> Task to carry out
Exactly as written, retype the lines that run from the line holding "right hip: (428, 443)" through the end of the records below. Do not include pictures.

Collected data:
....

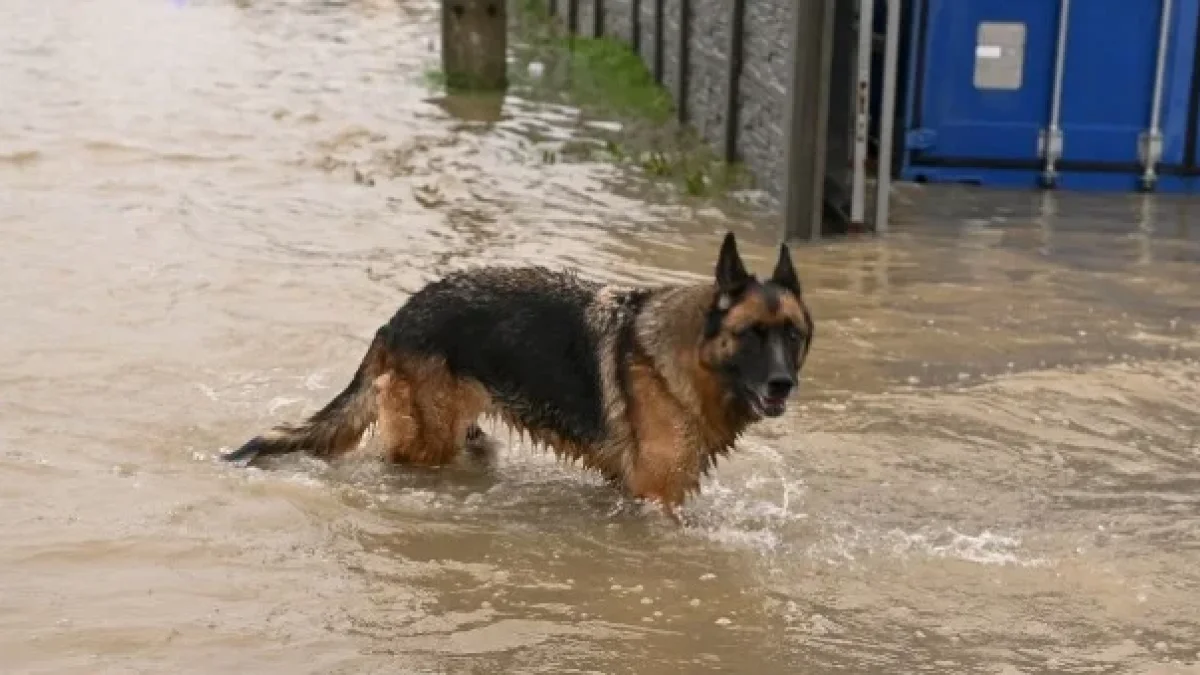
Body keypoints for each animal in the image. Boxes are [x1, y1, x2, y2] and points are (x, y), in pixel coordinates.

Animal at [220, 230, 811, 521]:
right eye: (752, 334)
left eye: (793, 335)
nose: (782, 384)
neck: (691, 356)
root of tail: (399, 316)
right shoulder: (655, 496)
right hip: (428, 443)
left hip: (465, 436)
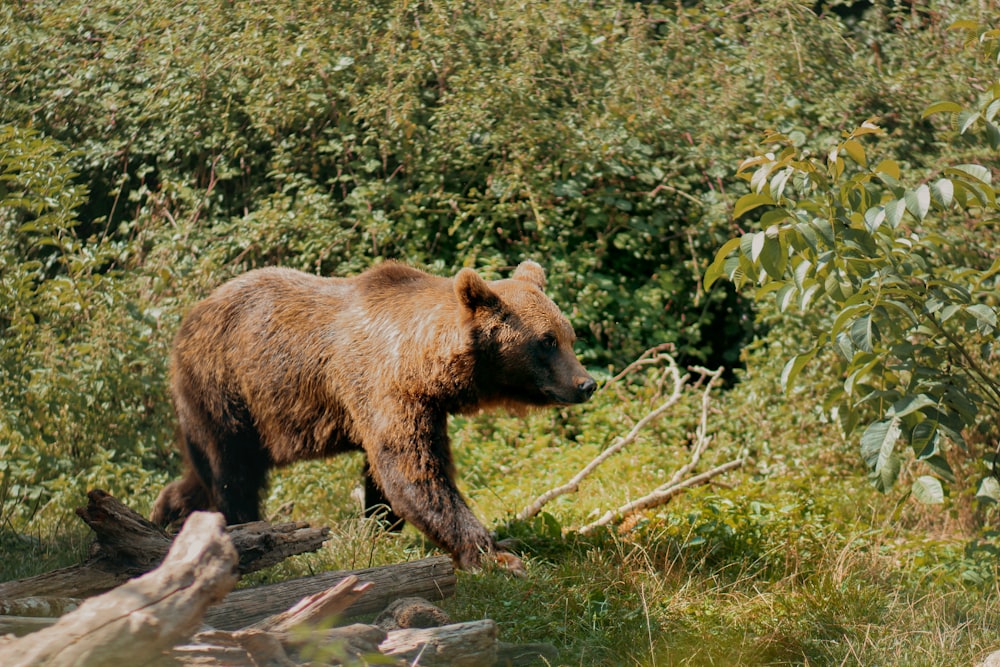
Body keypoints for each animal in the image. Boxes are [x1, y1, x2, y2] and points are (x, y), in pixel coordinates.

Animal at [152, 258, 596, 572]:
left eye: (569, 336)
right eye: (547, 341)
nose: (586, 383)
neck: (424, 364)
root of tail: (190, 315)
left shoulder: (423, 407)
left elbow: (392, 474)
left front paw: (381, 529)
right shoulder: (383, 388)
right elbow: (413, 473)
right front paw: (494, 554)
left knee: (203, 472)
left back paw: (167, 513)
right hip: (223, 388)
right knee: (232, 471)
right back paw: (243, 529)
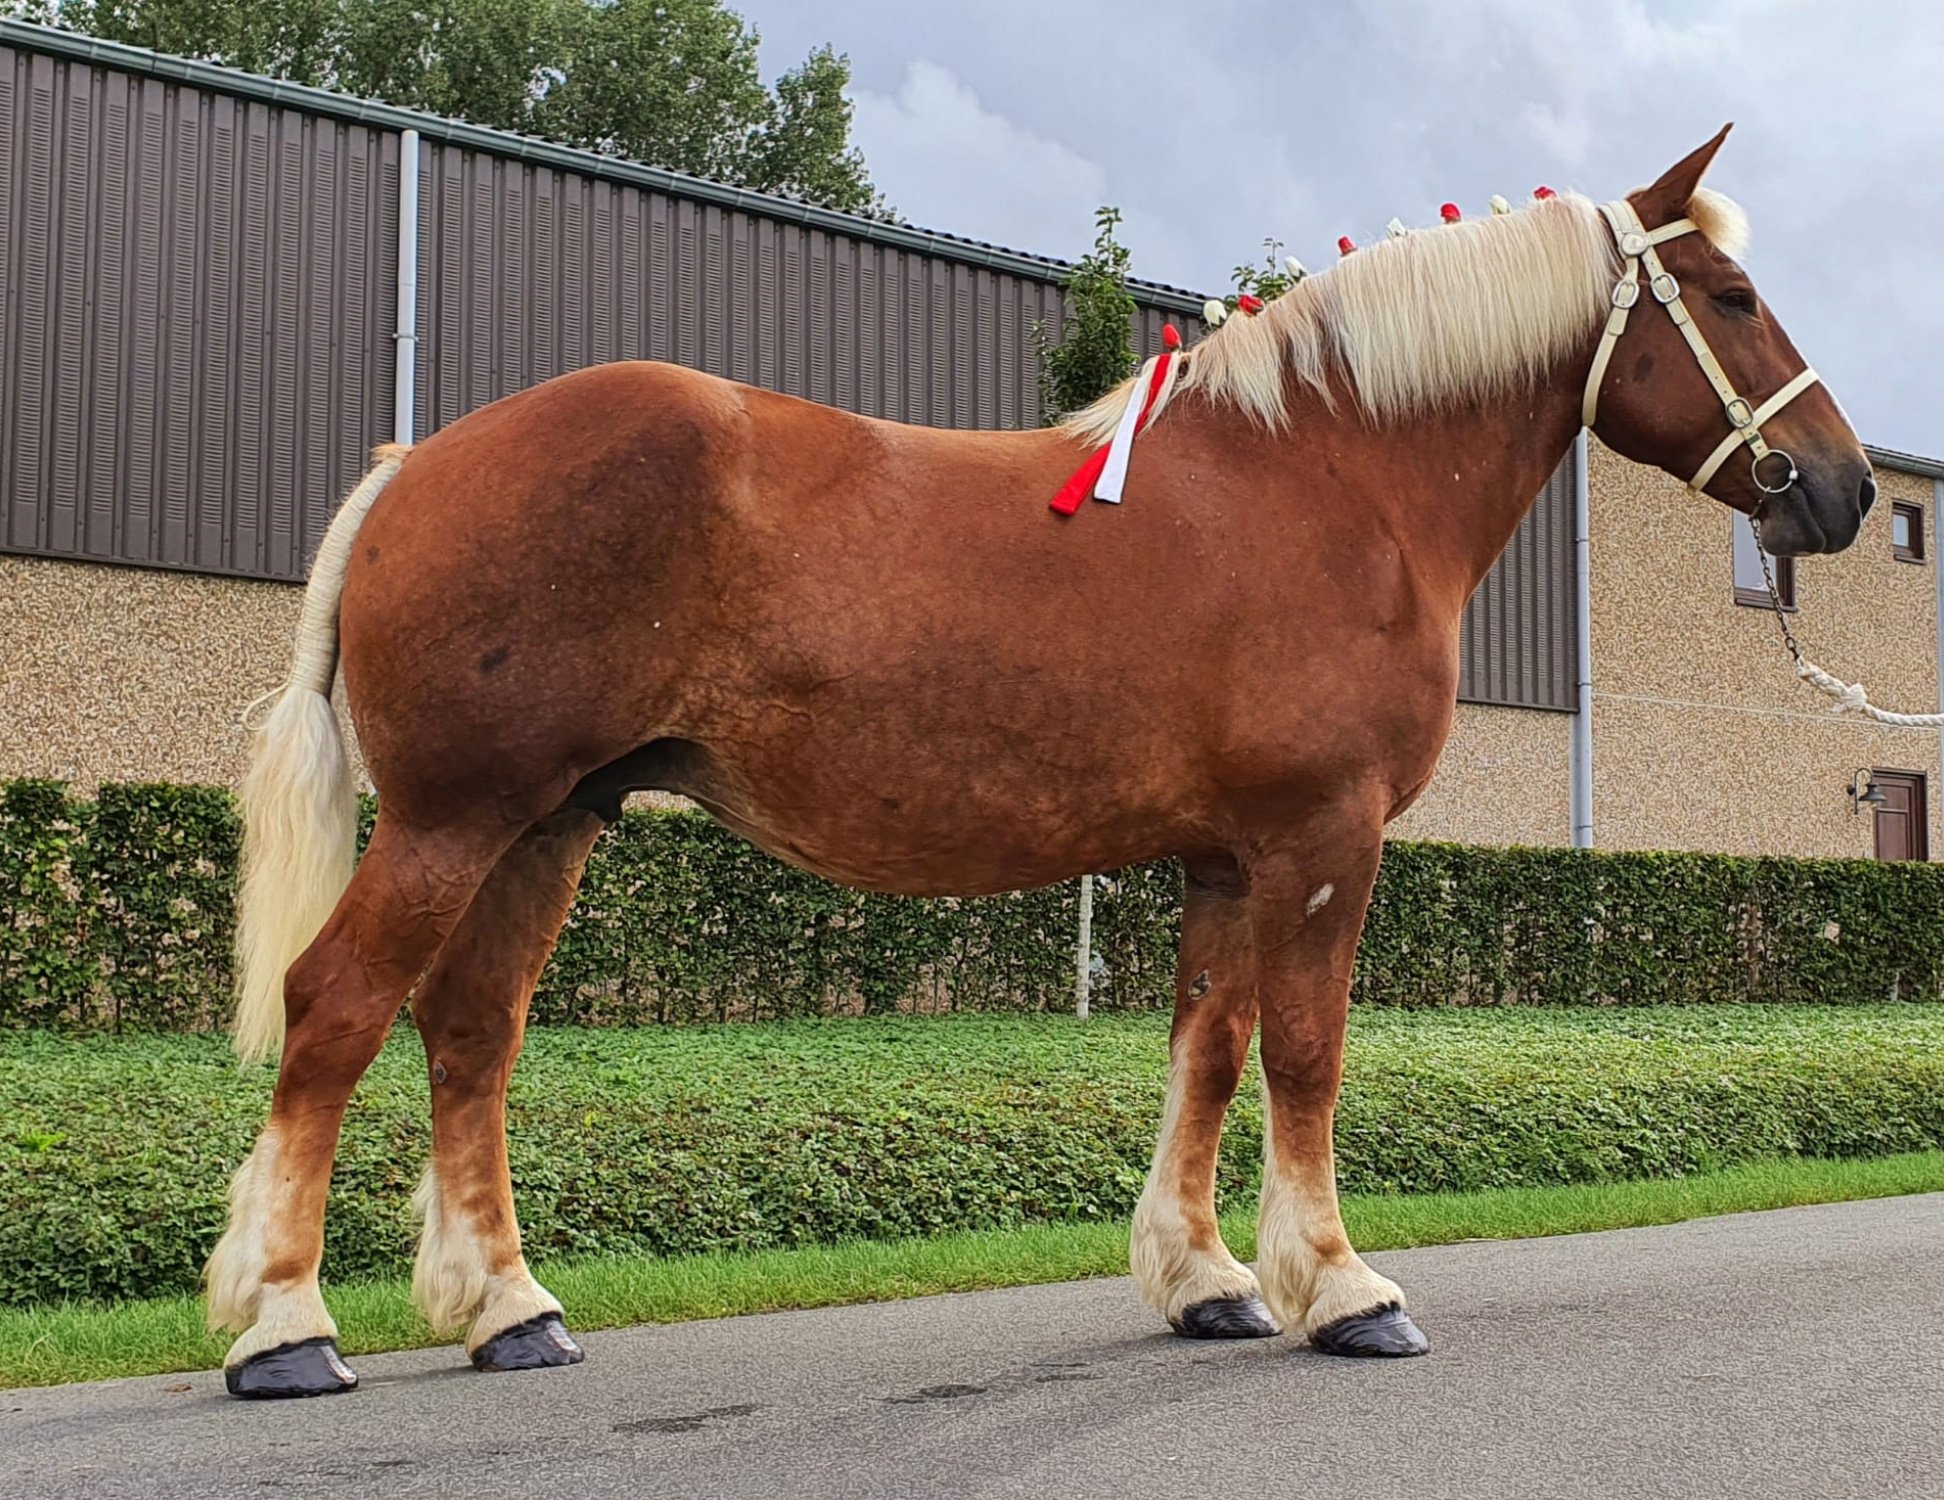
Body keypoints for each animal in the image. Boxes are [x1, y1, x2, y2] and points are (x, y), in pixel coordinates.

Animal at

....

> Exercise response
right hip: (428, 443)
left hip: (465, 436)
Body keypoints for each animal in the image. Boxes are [x1, y1, x2, y2] and points are (x, y), in pixel coordinates.

Animal at [152, 258, 596, 572]:
left eye: (569, 336)
right eye: (547, 341)
nose: (586, 383)
neck: (424, 364)
root of tail: (190, 315)
left shoulder: (423, 407)
left elbow: (392, 474)
left front paw: (381, 529)
right shoulder: (383, 388)
right elbow: (413, 473)
right front paw: (494, 554)
left knee: (203, 472)
left back paw: (167, 513)
right hip: (223, 388)
right knee: (232, 471)
right back paw: (243, 529)
Body keypoints for each animal in the image. Boxes are [x1, y1, x2, y2] and points are (x, y), in pixel coordinates.

Animal at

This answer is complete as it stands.